Dinge, so oder so

 

Die Dinge des Influencer (19. Mai 2019)
 
Sieben Gründe für den Beruf des Influencer
 

Reisen, scharf aussehen und laut sein. Sie wollen es doch auch. Werden Sie endlich Influencer. Ein Job mit Zukunft.



1   Lebe Deinen Traum
   Für die blosse Anwesenheit und etwas vorgetäuschte Lässigkeit bezahlt zu werden - wer will das nicht? Und in etwa so funktioniert auch der Beruf des Influencers. Zumindestens im Selbstverständnis der Zunft. Deshalb werden die für ihre Dienste auch nicht bezahlt, sondern sie bekommen eine Gage. Ja, genau. So wie Künstler, mit dem Unterschied, dass dass der Influencer selbst das Kunstwerk ist. Und hören Sie bitte nicht auf die Leute, die Influencer lediglich als etwas vorteilhafter geformte Litfasssäulen bezeichnen. Das ist purer Neid.

2   Sei Du selbst
   Sie verbringen eh schon zu viel Zeit mit Ihrem Smartphone, der Pflege Ihrer Social-Media-Kanäle und der fotogenen Selbstinszenierung. Auf der Strasse oder im kommunikativen Miteinander wären Sie kaum noch überlebensfähig. Mit nur geringem Mehraufwand können Sie Ihre soziale Unverträglichkeit in eine komfortable Karriere umsetzen. Ihr Job ist fortan, irgendetwas zu machen, ein Produkt oder eine Dienstleistung zu nutzen und Ihrem Smartphone oder der Handykamera davon zu erzählen. Wenn es klappt, sind Sie so beschäftigt, dass Sie garnicht mehr mit "echten" Menschen reden müssen. Voll gut, eigentlich. Für die anderen.

3   Der Weg ist das Ziel
   Der Berufswunsch Bundeskanzler scheitert an den lästigen Überstunden, die der Job mit sich bringt. Rockstar wäre auch eine Option gewesen, wenn Sie doch nur ein Instrument spielen könnten. Studium abgebrochen, Roman nicht geschrieben, Karriere als Profifussballer beendet, weil sogar die Sportfreunde Lauffen am Neckar zweimal wöchentlich auf Ihre Anwesenheit beim Training bestehen. Höchste Zeit, ihr eigener Chef zu werden und von Ihrer reichhaltigen Berufserfahrung zu profitieren.

4   Ja, Du kannst es
   Es nervt, wenn der Partner ständig im Rampenlicht steht oder andauernd mit seinem Profifussball beschäftigt ist. Früher mussten gelangweilte Spielerfrauen noch Boutiquen für selbst gebastelte Handyhüllen in Ortschaften mit 1200 Einwohnern eröffnen. Heute aber gilt Youtube, Instagram und Facebook.

5   Alles wird gut
   Der Welt mangelt es Philosophen. Wenn Sie gerade nichts zu verkaufen haben, sondern Sie auf Ihren Kanälen einfach rührige Kalendersprüche wie "Vorsicht im Strassenverkehr" ab - nur halt ein bisschen tiefschürfender. Irgendetwas mit Liebe oder Träumen geht immer. Und tun Sie so, als wäre das Ihre wahre Leidenschaft, nicht die Werbung.



6   Wissen ist Macht
   Machen Sie sich zum Sprachrohr - zum Beispiel in Fitness-Angelegenheiten. Geben Sie Tipps für tolle Bauchmuskulatur oder einen festen Po. Wenn die Aufträge von fitnessaffinen Firmen einbrechen, werden Sie einfach Experte in einem anderen Fachgebiet - für Homoöpathie (oder wie man das schreibt), unbequeme Schuhe oder Kindererziehung zum Beispiel.

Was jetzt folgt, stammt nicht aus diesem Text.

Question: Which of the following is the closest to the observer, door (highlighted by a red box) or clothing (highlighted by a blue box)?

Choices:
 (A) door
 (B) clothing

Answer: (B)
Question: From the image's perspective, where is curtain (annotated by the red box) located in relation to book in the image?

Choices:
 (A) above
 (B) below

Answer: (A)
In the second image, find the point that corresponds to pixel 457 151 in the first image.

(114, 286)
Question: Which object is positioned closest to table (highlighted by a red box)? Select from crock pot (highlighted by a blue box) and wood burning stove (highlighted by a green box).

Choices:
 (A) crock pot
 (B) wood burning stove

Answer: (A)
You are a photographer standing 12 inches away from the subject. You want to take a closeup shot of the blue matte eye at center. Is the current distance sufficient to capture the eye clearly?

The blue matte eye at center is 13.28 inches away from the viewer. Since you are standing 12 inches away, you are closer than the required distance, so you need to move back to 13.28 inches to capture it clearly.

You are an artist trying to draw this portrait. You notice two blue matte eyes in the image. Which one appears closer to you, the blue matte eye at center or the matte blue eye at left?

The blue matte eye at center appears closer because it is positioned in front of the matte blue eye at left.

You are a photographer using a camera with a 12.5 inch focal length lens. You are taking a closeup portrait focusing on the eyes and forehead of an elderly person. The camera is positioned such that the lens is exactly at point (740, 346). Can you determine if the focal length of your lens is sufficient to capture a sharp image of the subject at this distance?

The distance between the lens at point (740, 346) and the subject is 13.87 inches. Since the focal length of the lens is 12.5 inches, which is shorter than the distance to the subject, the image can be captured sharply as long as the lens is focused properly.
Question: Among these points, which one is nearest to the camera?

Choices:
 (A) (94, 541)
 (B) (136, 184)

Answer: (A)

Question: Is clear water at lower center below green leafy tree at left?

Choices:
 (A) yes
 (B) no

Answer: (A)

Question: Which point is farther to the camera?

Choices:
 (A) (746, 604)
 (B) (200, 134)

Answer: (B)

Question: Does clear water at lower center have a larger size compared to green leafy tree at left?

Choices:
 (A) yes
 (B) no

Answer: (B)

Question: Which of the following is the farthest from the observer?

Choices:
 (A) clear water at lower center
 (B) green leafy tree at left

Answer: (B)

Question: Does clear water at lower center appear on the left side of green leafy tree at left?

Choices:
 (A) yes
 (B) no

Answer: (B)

7   Jeder ist ein Künstler
   Influencer sind glamourmässig immer in Bewegung, das hält jung und kreativ. Ein Tipp: Fotografieren Sie Ihre Füsse im Sandkasten auf dem Kinderspielplatz Neugereut und schreiben Sie "Beachlife Ibiza! Ich liebe es! / Werbung" dazu ins Internet.